Hello, welcome to The China Angle. I’m Simone Gao.
The US-China showdown has seen a new development since our last episode of the China Angle. On July 22, the US ordered the closure of the Chinese consulate in Houston, Texas. Staff there have 72 hours to leave or they will face arrest. The State Department said that the closure was ordered “to protect American intellectual property and Americans’ private information.”
The news came in as a fire broke out at the Chinese consulate in Houston on the night of July 21. A drone video sent to a local news station showed several open fire pits in the courtyard.
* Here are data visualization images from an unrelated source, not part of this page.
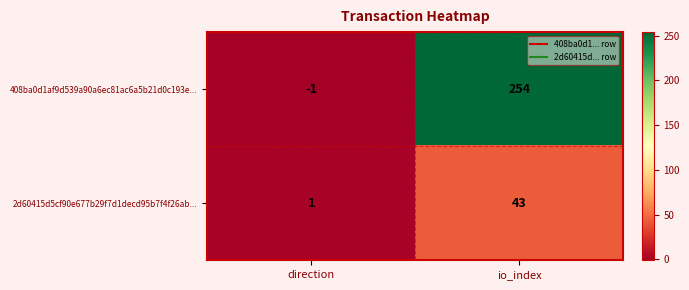

What is the smallest value displayed?

-1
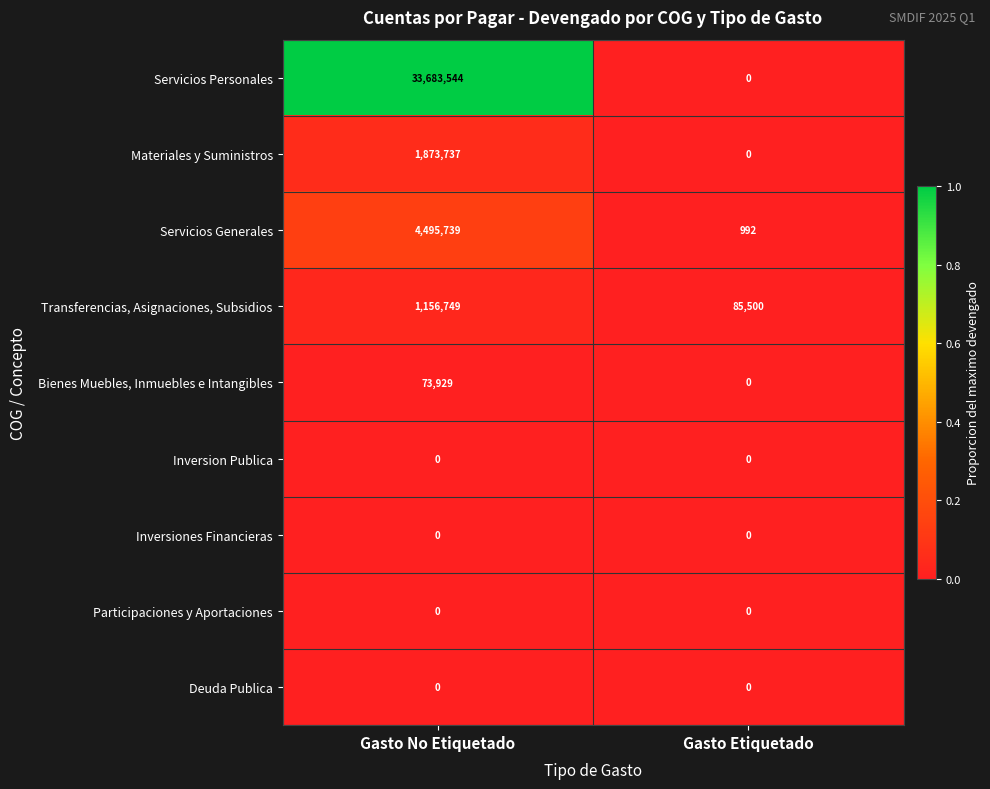

What is the maximum value shown in the chart?

33683544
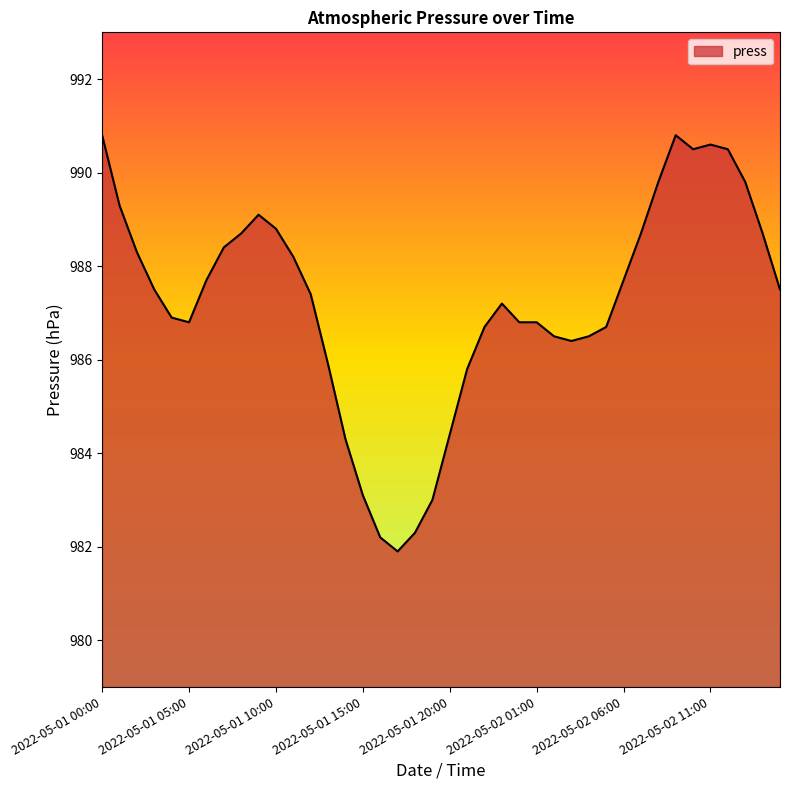

What is the difference between the maximum and minimum values?

8.9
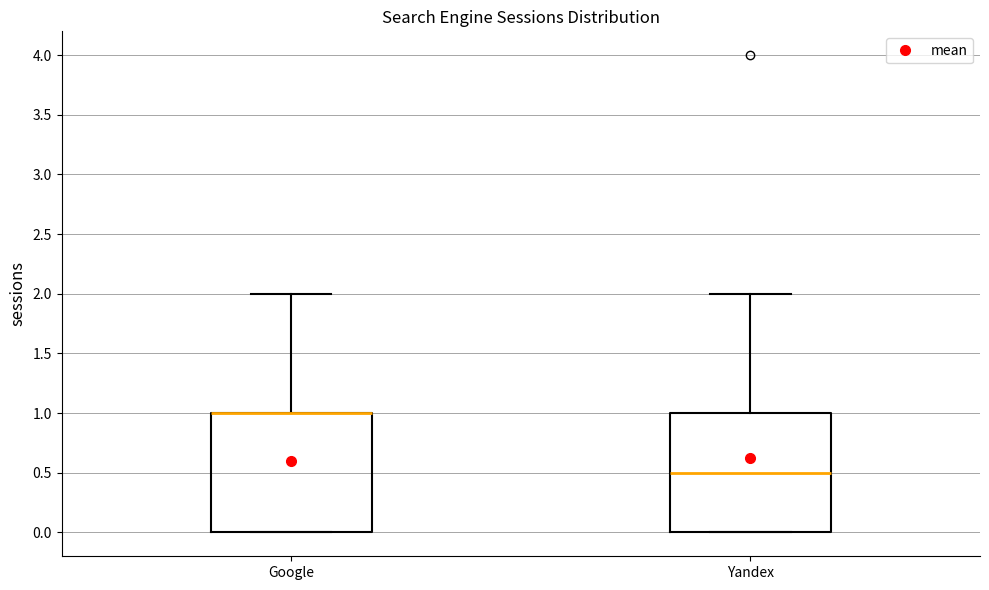

Reading left to right, read every box against the y-axis: the position of its median line, the range the box covers, and the ends of its whiskers. The values are not printed on the chart, so give them approximately, as read against the axis.

Google: median 1.0 (drawn on the box's upper edge), box 0.0 to 1.0, whiskers 0.0 to 2.0
Yandex: median 0.5, box 0.0 to 1.0, whiskers 0.0 to 2.0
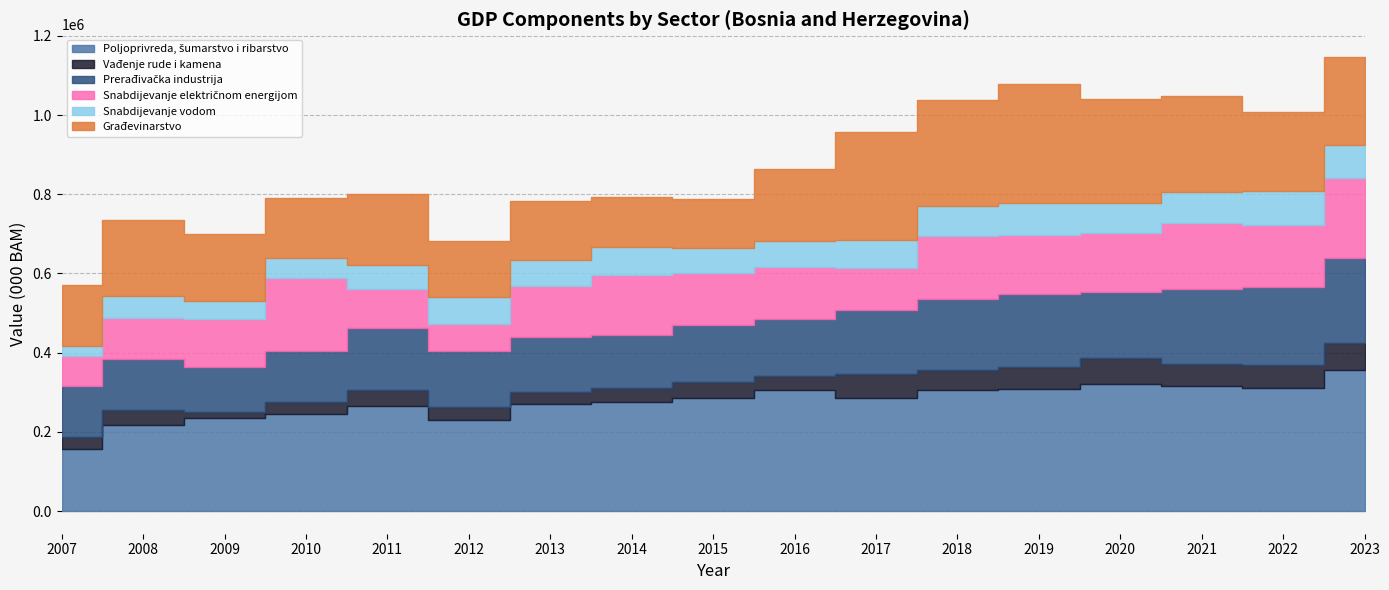

How many categories are shown in the chart?

17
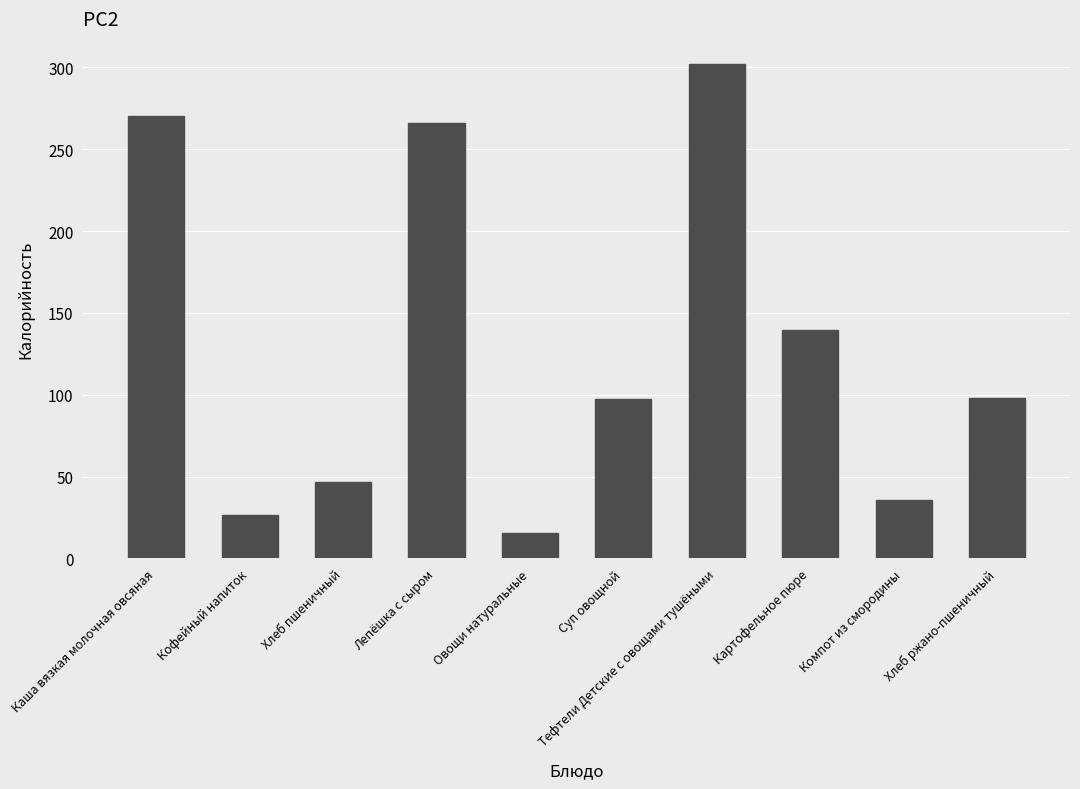

The chart shows a value of 419.0 at Тефтели Детские с овощами тушёными. True or false?

False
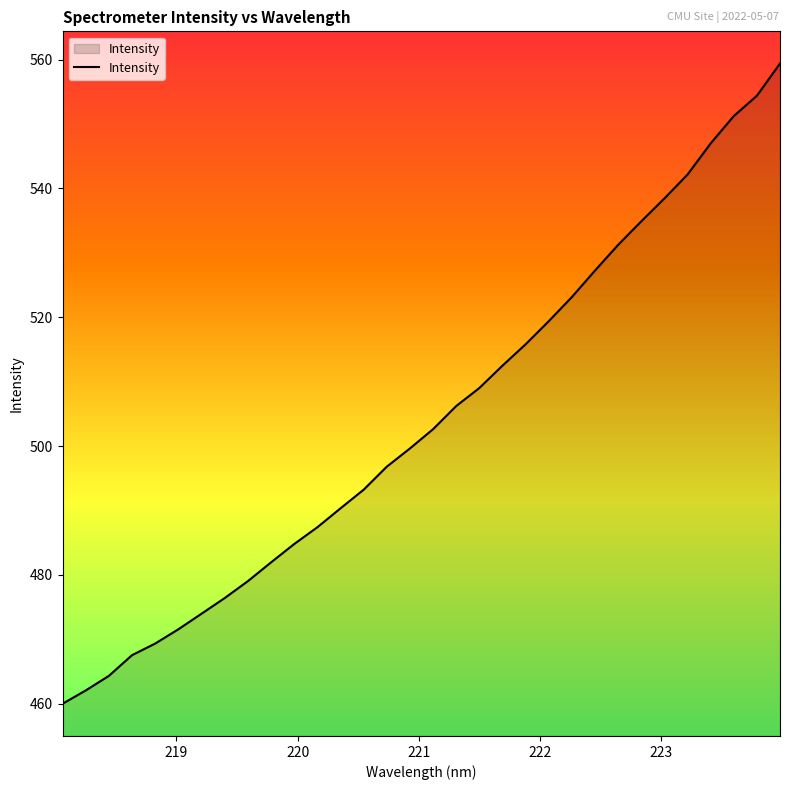

What is the difference between the maximum and minimum values?

99.4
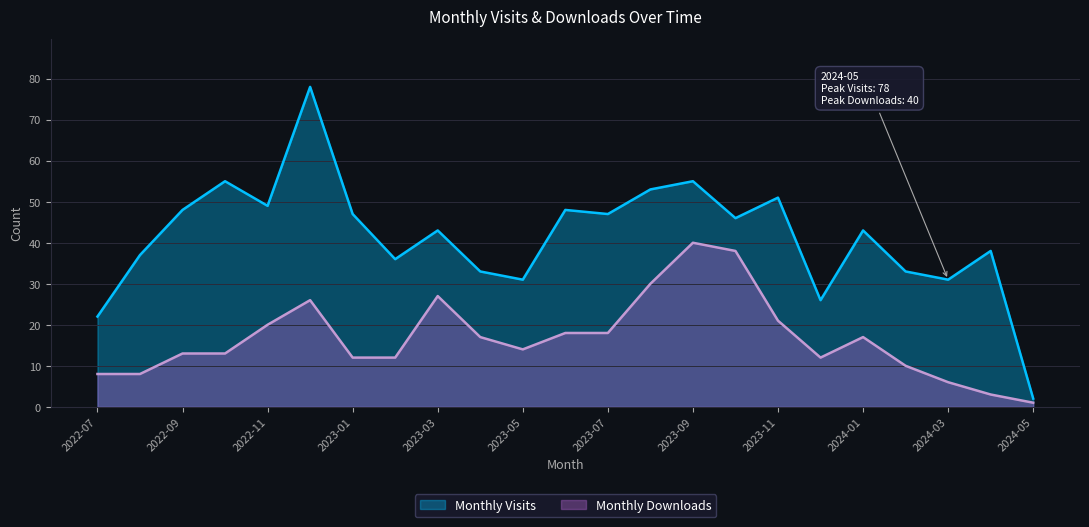

What is the maximum value for Monthly Visits?

78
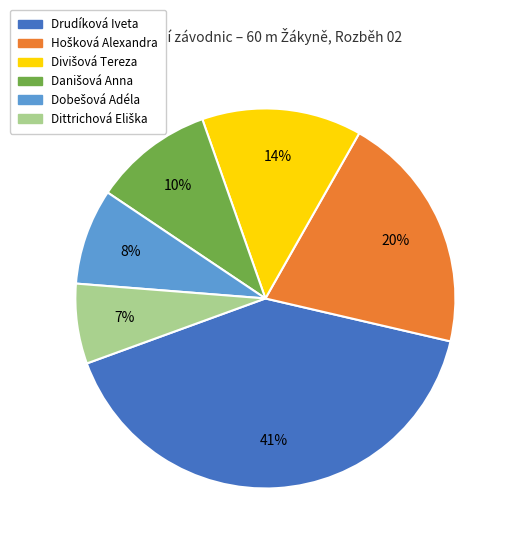

Does any single category account for the majority?

No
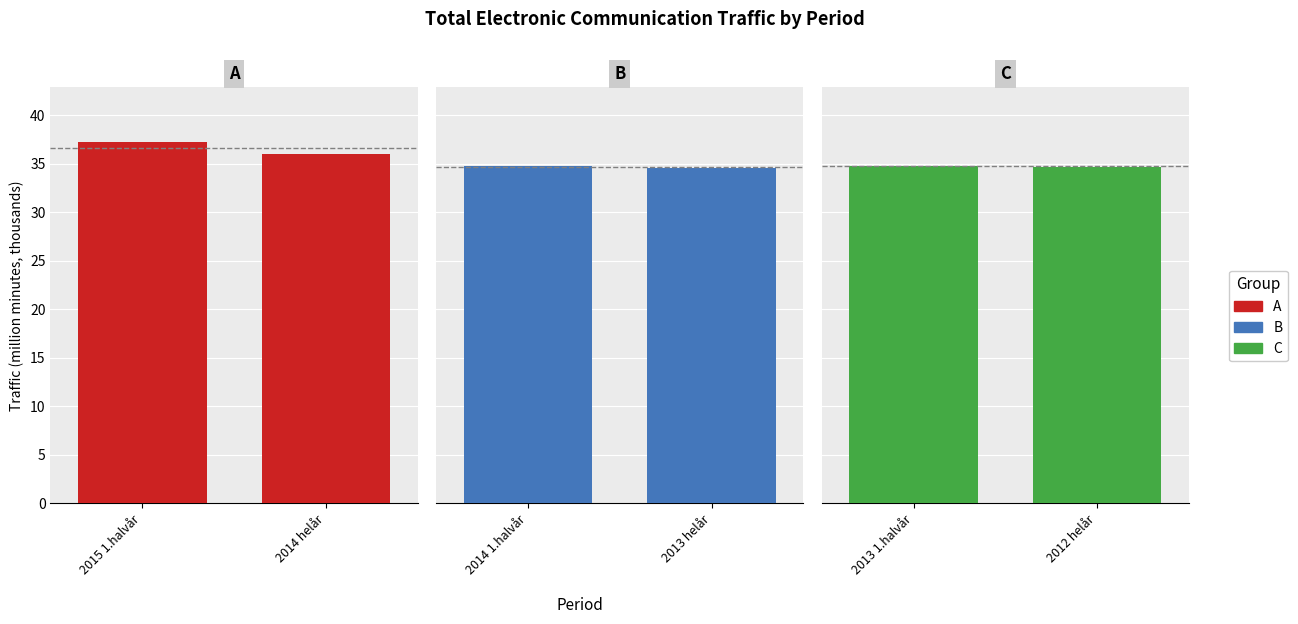

How many bars are there in total?

6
Houston police later confirmed that the consulate officials were burning documents in the courtyard upon learning of the conviction.
Interestingly, the announcement of the closure came one day after the Justice Department indicted two Chinese hackers on charges of trying to steal research into a coronavirus vaccine. On July 22, Senator Marco Rubio echoed the urgency of this order in a Fox interview:
“The Chinese consulate in Houston is a massive spy center for the Chinese Communist Party and forcing it to close is long overdue.”
If it’s long overdue, why didn’t the US act earlier? Senator Rubio did not specify what exactly prompted the closure, but his claim was corroborated by David Stilwell, who oversees policy for East Asia and the Pacific at the State Department. Stilwell said the Houston consul general and two other diplomats were recently caught having used false identification to escort Chinese travelers to the gate area of a charter flight in George Bush Intercontinental Airport. He described the Houston consulate as the “epicenter” of research theft by the Chinese military in the US.
It’s true that Chinese IP theft has gone on for years. POTUS himself has repeatedly condemned this behavior, which has cost the US economy billions of dollars in revenue and thousands of jobs every year. But nothing remotely as severe as the closing of a Chinese consulate had been carried out until now. Historically, such closures have almost always been done in retaliation to foreign aggressions that seriously undermined the country’s national security. If that is true, what could have prompted the US to act this time? Is it really intelligence theft? Or is the US onto something bigger?
In fact, there’s something noteworthy about the announcement made by State Department spokeswoman Morgan Ortagus. Ortagus’ statement leaves many questions unanswered, including: What exactly did she mean by “the Chinese officials interfering in America’s internal affairs”? What did the Chinese regime do to violate America’s sovereignty and intimidate its people, which America cannot and will not tolerate? How is the Houston consulate different from other Chinese consulates, which have been involved in espionage for decades? Today, we sat down with Chen Yong-lin, Beijing’s first secretary and consul for political affairs in Sydney, who defected in 2005. We discussed this issue, why the US ordered the shutdown with such urgency, and what the US intends to accomplish.